Hey petite,
J'veux travailler dans l'enfance, la petite enfance. S'occuper de plus jeunes que moi, éduquer des plus naïfs que moi. Parce qu'il y a trop de gosses qui sont forcés de travailler dans l'enfance, la petite enfance. A la base c'était pas une vocation, même pas une évocation, mais il a bien fallu échapper à ma propre révocation. On nait pas doué, on apprend toute sa vie ce qu'on va être et ce qu'on fait. Moi j'voulais savoir ce que j'faisais, un peu comme un aveugle qui avance à taton, j'ai pas vu l'caniveau, alors j'me roule dedans, m'écorches les genoux et crie dans la boue. Faut pas compter les bleus, sont près de trente par classe. Faut pas compter les bosses, pas celles des maths car maintenant faut instruire la vie, faut écouter les sages avis, à vie. J'voulais dire que j'allais donner aux autre la chance que j'ai pas eu, mais ça n'avait pas de sens, c'était l'creu du sonotone.

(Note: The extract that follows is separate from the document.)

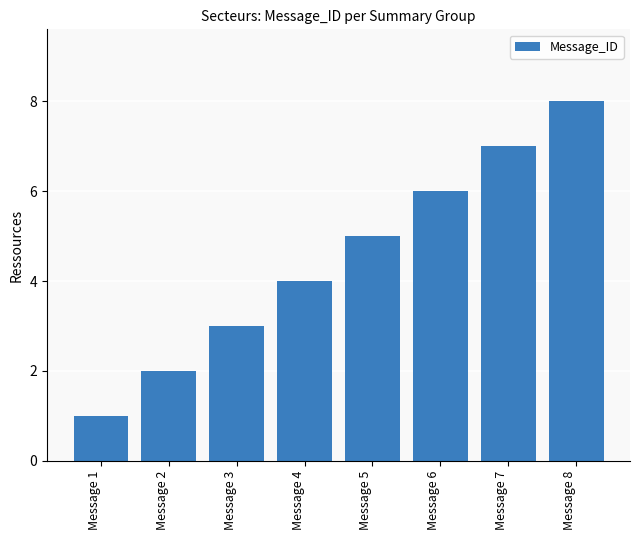

List the labels in order of value, smallest first.

Message 1, Message 2, Message 3, Message 4, Message 5, Message 6, Message 7, Message 8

Mais ma garce, t'avais les yeux bleus de trop pleurer, t'avais les yeux bleus des amoureux. T'avais neuf ans et déjà mal aux dents, mal aux gencives, mal aux gens si vénaux, ceux qui t'accrochent par l'étiquette sur le porte manteau de l'éducation nationale. Fallait pas croire tout l'monde, sont pas tous là pour toi, certains mangent même des doigts. Tu connais l'chemin ceci dit, c'est si simple, si facile. Quand t'es dans la petite enfance, t'as pas les yeux des grands, ceux qui posent au pupitre de ton sourire l'encrier de leur avenir. Cet avenir, cet avenir qui va venir te cueillir comme on cueille les pommes d'un trop grand pommier, avec distraction à côté du panier. Ma p'tite enfance t'es mal léchée, t'avais les traits d'la panacée, mais c'est dans le purin que t'es tombée.
Ah Papa,
Papa, mon petit Père, t'es pas très doué. J'entrais à peine dans la cour de récré que tu étais déjà à cours des vraies craies qui permettent de poser sur le tableau plus que des additions. C'est votre addition qui va être salée, et c'est moi qui vais la payer. Je n'aurais pas suffisamment, surement, de toutes mes dents pour croquer la vie. On est tellement endettés, tellement édentés. Quand je regarde au dehors, de l'école, ce n'est pas le paradis qui éclot, car celui-ci est clôt. Dans mon existence, ma petite existence, j'attends des phrases et des pistes, des chemins à suivre. J'attends que ce qui fait que je fais ce que je fais s'attarde un moment à mes côtés, ne serait-ce que pour m'expliquer.
Mais Papa, mon petit Père, te voilà qui prend ce drôle d'air, est-ce une facture que ton regard lit ? Car ton allure se délit au fur et à mesure que tes yeux voguent sur les lettres imprimées de ce filigrane impersonnalisé. Laisse moi me pencher sur ce papier et d'un coup d'un seul brûler ces additions, ces addictions qu'ont les grandes personnes, celles qui pensent qu'elles peuvent me penser. Parce que lorsque tu as le regard perdu comme maintenant, dans le cosmos d'un autre espace, à fuir ce que nous sommes à sommeiller ce qui nous suit, j'ai ce besoin de me presser contre toi, de te dire que tu seras toujours là pour moi, qu'au final c'est plus toi -Papa mon petit Père- qui a besoin de voie, de moi.